The Construction of Destruction

The decade beginning with the year 2000 begins with extraordinary events such as the attack on the twin towers that was broadcasted around the world, the War of the West against Iraq, the so called “Arab Springs” (which actually destabilised the entire Mediterranean area), the European bombings over Libya and, finally, the expansion of the Suez Canal (an insignificant event for many). These are all events that, due to their distinctive characteristics, seem disconnected from each other. This leaves us, as spectators, to feel troubled and incapable of understanding the “spectacle”. This was the year in which the series “The Construction of Destruction” emerged.

 

I worked on this series for a long time, around six years, creating works that explicitly represent the dramatic effects of a never ending crisis, evident in the great human tragedies. It seemed clear to me that the destruction of the world and of previous society was in fact constructed with a systematic attention to detail. It all began when I asked myself why certain human beings, amongst whom women, become instruments of death, in other words “human bombs” that explode the enemies. There have been quite a few women Kamikaze since 1985. Why? I asked myself, how is it that the woman, who is naturally considered to be the source of life, became a source of death? It was hard to understand – then I thought of the Greek tragedy “The Impossibility to Achieve the Necessary”. This desperate desire to fight an invincible enemy. Smart bombs vs bombs that are smart.

I thought that the Second World War kickstarted the tragic process of involving innocent civilians in wars, that since then, have committed serious acts of terrorism, transforming these same civilians into something even worse: real life weaponry.

 

I began to create a small group of sculptures in clay and in bronze entitled“Exploded Women”. I also created sculptures that highlighted the concept of “built destruction” because the apparent, chaotic nature of the work (outstretched material that was either at breaking-point or already broke and consequently wedged together) is the product of careful composition. This is similar to the true systematic disruption of a society whose core pillars are the principles of: similarity, rights and solidarity, it has been realised through a precise and careful strategy.

 

The works were presented at an exhibition “The Sites of Crisis” in 2012 in Rome and Lucca. In that period I also created various painted artworks in which the colour black prevailed. These were exhibited at the exhibition named “Black Light” in Lucca; almost an oxymoron that signifies the presence of possibility before eternal darkness.

Connecting Work

Metropolitan Ruins

“Metropolitan Ruins” connects the first series “The Social Animal” to the second series “The Construction of Destruction”. The ruins are remains of buildings that have been left standing, traces of the past, military events and natural disasters. They are wounded and crippled bodies. In a figurative sense they represent the remains of not only things but also of human beings and institutions.

First Cycle

The Social Animal

I began to work on an artwork series named “The Social Animal”, made up of two consecutive yet distant moments in time.
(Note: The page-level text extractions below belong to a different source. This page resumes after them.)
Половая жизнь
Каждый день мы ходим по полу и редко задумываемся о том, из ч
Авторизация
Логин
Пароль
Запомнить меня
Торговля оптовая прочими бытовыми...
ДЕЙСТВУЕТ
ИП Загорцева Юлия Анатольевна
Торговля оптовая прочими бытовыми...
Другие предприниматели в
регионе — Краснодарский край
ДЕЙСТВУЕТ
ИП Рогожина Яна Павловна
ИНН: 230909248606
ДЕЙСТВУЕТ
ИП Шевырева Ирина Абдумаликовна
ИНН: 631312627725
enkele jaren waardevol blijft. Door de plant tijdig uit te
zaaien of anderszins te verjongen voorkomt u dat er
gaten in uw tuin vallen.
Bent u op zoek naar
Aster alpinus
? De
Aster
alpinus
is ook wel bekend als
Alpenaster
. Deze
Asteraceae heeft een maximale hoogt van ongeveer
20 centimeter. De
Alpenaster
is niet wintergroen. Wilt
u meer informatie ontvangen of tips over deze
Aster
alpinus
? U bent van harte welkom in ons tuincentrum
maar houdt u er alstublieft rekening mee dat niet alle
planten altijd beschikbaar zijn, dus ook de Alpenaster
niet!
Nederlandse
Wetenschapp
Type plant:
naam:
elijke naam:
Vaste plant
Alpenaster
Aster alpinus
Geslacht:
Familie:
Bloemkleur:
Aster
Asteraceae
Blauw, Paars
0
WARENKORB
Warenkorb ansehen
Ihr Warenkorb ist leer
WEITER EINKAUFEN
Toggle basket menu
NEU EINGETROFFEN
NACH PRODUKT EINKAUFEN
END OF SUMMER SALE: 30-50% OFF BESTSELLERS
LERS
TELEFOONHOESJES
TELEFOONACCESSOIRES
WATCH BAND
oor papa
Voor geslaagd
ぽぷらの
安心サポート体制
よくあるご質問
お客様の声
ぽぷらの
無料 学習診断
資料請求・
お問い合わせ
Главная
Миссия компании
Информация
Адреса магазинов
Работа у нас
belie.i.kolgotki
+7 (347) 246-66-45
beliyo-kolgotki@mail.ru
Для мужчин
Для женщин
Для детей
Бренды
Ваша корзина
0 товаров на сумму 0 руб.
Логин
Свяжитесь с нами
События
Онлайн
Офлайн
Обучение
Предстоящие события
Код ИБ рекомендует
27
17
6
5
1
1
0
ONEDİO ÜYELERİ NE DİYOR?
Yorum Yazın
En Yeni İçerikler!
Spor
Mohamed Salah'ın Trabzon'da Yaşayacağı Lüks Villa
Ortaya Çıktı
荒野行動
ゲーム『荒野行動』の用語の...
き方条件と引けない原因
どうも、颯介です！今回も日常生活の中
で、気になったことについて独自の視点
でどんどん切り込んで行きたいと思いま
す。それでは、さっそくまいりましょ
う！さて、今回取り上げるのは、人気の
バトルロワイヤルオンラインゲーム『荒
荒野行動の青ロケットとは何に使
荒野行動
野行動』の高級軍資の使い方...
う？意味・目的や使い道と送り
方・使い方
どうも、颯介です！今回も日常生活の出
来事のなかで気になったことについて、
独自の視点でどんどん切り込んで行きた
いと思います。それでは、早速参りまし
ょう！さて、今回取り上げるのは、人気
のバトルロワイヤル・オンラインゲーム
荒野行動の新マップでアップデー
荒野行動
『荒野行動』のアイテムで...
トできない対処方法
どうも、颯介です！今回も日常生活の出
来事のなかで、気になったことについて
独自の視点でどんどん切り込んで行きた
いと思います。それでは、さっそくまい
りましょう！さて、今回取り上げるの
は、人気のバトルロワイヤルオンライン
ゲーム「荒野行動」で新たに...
The first tends towards a plastic representation of the existential condition of the contemporary human being who perceives dramatic and radical change in the society in which he/she exists: “fracture”, “unstucking”, “disconnection”, “deformation” etc. The second signals a constantly mutating external reality that overlaps the existential condition of the human being; sticking to it in such a way as to deform it in a more and more dramatic manner.

The works that make up this phase shift the expressive tension of an interior emotional condition to a social emotional condition, and “metropolitan ruins” & “urban stratifications” are the works that best represent this step. This series begins in 1997 and ends in 2007, and it’s displayed in two personal exhibitions: the first in 2004 “Tension and Torsion” and the second in 2007 “The Matter of Time”, both in Rome.